If you spend any time at all in the tech chatter space, you have probably heard a lot of discontent about the quality of software these days. Just two examples:
I can’t do anything about the cultural, economic, and social environment that cultivates these issues. (So maybe I shouldn’t say anything at all? 🙂 )
I can say that, if you’re in a position to do something about it, you should treat yourself to quality control.
The case I’d like to briefly highlight is about our infrastructure rather than a software package, but I think this principle can be generalized.
Case study: bringing order to a data center
After a series of (related) service outages in the spring of 2020, shortly before the onset of the COVID-19 crisis, we cut back on some expansionary ambitions to get our house in order.
Here’s a sample, not even a comprehensive list, of the things we’ve fixed in the last couple of months:
- updated every OS we run such that most of our systems will need only incremental upgrades for the next few years
- transitioned to the Slurm scheduler for all of our clusters and compute nodes, which has already made it easier to track and troubleshoot batch jobs
- modernized hardware across the board, including upgraded storage and network cards
- retired unreliable nodes
- implemented comprehensive monitoring and alerts
- replaced our old LDAP server and map with a new one that will better suit our authentication needs across many current and future services
- fixed the configuration of our Jupyterhub instances for efficiency
Notice: None of those are “let’s add a new server” or “let’s support 17 new software packages”. It’s all about improving the things we already supported.
There are a lot of institutional reasons our systems needed this work, primarily the shortage of staffing that affects a lot of small colleges. But from a pragmatic perspective, to me and to the student admins, these reasons don’t matter. What matters is that we were in a position to fix them.
By consciously choosing to do so, we think we’ve reduced future overhead and downtime risk substantially. Quantitatively, we’ve gone from a few dozen open issue tickets to 19 as of this writing. Six others are advancing rapidly.
How we did it and what’s next
I don’t have a dramatic reveal here. We just made the simple (if not always easy) decision to confront our issues and make quality a priority.
Time is an exhaustible, non-renewable resource. We decided to spend our time on making existing systems work much much better, rather than adding new features.
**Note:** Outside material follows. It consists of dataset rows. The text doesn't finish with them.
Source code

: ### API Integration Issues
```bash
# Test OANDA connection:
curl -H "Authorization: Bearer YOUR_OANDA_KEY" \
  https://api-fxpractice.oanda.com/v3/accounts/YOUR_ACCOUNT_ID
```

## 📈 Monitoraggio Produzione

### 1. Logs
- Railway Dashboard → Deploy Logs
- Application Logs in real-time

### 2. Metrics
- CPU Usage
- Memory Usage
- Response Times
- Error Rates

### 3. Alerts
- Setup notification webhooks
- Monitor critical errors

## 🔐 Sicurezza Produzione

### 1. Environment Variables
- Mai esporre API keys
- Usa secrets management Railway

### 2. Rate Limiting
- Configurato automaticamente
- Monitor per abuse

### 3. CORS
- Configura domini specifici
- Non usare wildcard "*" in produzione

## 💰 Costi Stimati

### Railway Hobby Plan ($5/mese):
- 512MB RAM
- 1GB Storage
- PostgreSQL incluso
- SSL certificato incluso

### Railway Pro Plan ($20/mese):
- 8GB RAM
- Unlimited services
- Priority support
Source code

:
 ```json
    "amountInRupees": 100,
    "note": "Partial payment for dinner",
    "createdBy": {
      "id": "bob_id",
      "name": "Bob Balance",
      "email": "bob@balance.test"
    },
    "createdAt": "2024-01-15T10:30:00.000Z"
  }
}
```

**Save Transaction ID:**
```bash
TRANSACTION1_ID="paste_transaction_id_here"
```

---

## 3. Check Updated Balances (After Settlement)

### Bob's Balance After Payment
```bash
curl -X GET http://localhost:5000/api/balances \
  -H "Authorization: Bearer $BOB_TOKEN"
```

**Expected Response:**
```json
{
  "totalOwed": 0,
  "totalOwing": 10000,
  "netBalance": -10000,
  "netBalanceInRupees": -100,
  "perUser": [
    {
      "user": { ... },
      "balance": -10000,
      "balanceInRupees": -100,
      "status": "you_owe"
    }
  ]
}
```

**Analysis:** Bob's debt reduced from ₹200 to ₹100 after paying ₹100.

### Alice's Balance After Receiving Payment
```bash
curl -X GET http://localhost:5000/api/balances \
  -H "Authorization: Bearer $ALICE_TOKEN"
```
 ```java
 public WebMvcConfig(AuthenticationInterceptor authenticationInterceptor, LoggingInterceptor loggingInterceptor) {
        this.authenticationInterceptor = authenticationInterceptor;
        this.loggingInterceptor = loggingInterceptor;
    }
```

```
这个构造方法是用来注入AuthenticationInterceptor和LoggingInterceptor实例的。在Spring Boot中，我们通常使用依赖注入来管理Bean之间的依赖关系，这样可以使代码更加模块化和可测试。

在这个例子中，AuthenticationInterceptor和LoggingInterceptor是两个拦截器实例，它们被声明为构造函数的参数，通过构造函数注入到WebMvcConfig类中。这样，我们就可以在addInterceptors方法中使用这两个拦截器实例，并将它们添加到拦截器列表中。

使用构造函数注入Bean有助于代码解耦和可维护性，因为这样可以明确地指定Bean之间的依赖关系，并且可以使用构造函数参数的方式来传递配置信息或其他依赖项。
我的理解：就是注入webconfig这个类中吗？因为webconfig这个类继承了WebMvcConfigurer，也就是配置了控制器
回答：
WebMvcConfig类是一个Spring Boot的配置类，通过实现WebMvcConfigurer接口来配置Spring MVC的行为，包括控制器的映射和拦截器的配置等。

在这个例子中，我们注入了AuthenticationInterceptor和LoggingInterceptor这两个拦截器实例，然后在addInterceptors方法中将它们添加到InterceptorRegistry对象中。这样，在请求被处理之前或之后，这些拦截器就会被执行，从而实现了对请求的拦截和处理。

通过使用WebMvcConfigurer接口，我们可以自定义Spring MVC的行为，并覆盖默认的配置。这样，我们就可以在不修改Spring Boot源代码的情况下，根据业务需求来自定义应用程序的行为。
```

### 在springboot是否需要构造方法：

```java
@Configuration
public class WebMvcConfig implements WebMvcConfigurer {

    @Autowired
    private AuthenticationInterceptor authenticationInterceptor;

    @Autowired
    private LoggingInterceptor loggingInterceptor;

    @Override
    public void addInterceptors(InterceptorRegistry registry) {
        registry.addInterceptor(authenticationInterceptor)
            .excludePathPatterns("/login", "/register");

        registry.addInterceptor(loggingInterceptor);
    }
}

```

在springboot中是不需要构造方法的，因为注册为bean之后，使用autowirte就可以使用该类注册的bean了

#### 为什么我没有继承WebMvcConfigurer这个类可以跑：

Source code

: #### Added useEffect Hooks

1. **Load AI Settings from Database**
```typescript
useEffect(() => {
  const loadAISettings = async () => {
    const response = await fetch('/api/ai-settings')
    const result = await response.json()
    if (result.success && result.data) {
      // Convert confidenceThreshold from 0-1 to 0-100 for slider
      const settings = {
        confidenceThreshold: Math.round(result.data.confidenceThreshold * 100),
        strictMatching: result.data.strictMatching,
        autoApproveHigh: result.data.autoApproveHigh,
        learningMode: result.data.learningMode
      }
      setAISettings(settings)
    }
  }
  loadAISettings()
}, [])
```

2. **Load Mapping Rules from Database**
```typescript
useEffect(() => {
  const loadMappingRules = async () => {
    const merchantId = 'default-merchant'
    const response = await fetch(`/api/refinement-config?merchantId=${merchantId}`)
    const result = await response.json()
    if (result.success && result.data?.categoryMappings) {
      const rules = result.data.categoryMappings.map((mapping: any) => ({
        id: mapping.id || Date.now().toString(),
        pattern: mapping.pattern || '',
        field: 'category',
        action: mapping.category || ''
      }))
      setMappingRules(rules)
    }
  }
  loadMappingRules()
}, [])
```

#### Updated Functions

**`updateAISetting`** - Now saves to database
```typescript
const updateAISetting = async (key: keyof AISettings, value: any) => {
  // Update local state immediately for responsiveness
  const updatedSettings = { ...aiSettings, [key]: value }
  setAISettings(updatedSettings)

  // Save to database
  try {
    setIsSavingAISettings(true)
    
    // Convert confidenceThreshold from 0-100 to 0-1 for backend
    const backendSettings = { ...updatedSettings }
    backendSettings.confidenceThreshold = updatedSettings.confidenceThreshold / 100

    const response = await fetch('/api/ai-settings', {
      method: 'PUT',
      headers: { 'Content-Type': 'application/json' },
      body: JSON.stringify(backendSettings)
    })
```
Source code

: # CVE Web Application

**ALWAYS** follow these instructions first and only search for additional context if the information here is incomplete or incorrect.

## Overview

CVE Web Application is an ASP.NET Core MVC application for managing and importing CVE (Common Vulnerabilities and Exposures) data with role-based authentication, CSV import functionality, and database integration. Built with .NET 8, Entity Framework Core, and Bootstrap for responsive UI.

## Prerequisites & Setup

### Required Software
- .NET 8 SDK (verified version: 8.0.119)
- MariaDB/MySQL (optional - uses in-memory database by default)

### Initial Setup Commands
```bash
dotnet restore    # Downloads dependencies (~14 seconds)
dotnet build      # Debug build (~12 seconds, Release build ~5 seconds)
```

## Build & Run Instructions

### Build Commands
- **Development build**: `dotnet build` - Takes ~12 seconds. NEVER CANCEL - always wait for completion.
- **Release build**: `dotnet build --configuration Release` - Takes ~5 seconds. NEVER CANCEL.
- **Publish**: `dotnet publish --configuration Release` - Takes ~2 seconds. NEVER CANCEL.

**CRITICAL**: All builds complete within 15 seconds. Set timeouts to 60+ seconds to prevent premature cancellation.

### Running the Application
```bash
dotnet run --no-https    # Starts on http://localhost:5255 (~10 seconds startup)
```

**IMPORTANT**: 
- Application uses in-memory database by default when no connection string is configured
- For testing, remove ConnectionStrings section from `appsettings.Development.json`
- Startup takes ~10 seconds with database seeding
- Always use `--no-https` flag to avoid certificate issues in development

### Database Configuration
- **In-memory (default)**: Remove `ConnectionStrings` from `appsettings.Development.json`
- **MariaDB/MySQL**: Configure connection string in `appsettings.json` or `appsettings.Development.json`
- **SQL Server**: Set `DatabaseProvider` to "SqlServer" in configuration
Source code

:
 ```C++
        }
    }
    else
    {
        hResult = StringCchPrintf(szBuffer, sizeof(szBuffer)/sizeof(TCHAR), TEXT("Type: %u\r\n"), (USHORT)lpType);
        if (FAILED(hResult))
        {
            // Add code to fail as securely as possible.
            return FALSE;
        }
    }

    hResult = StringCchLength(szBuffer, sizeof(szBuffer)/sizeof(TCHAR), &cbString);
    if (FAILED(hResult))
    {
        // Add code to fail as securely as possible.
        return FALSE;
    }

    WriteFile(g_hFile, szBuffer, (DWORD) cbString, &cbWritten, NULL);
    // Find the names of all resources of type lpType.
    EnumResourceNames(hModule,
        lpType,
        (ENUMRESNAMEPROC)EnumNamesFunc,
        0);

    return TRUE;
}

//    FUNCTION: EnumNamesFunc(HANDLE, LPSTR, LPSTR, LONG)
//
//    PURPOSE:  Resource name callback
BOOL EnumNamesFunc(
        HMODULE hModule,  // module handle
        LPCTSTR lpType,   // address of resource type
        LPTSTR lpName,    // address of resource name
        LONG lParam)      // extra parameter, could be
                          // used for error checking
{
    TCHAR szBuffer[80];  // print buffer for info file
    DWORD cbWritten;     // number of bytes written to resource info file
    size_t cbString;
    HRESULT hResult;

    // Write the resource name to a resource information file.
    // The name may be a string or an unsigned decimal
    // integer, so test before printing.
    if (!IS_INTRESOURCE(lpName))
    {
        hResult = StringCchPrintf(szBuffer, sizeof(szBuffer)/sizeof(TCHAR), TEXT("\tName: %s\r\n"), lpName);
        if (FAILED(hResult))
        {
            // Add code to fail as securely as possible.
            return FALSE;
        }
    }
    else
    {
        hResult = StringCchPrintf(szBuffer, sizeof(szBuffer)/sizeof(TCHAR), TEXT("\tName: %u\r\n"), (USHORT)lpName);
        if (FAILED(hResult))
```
This kind of focus can be boring, because of how strictly it blocks distractions, but the results speak for themselves.
After all that work, now we can pivot to the shiny new thing: installing, supporting, and using new software. We’ve been revving up support for virtual machines and containers for a long time. HPC continues to advance and discover new applications. The freedom to explore these domains will open up a lot of room for student and faculty research over time. It may also help as we prepare to move into our first full semester under COVID-19, which is likely to have (at minimum) a substantial remote component.